▶ _Task objective_
Retype every line of text in the records below word for word. Leave the pictures out of your copy.

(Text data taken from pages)
· · · · ·
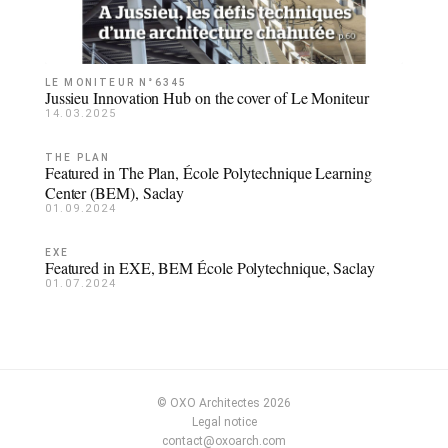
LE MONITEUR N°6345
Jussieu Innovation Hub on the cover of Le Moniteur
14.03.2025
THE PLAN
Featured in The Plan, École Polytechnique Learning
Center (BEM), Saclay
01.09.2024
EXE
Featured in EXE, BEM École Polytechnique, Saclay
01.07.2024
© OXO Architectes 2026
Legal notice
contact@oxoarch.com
· · · · ·
▶ _Answer section_
LE MONITEUR N°6345
Jussieu Innovation Hub on the cover of Le Moniteur
14.03.2025
THE PLAN
Featured in The Plan, École Polytechnique Learning
Center (BEM), Saclay
01.09.2024
EXE
Featured in EXE, BEM École Polytechnique, Saclay
01.07.2024
© OXO Architectes 2026
Legal notice
contact@oxoarch.com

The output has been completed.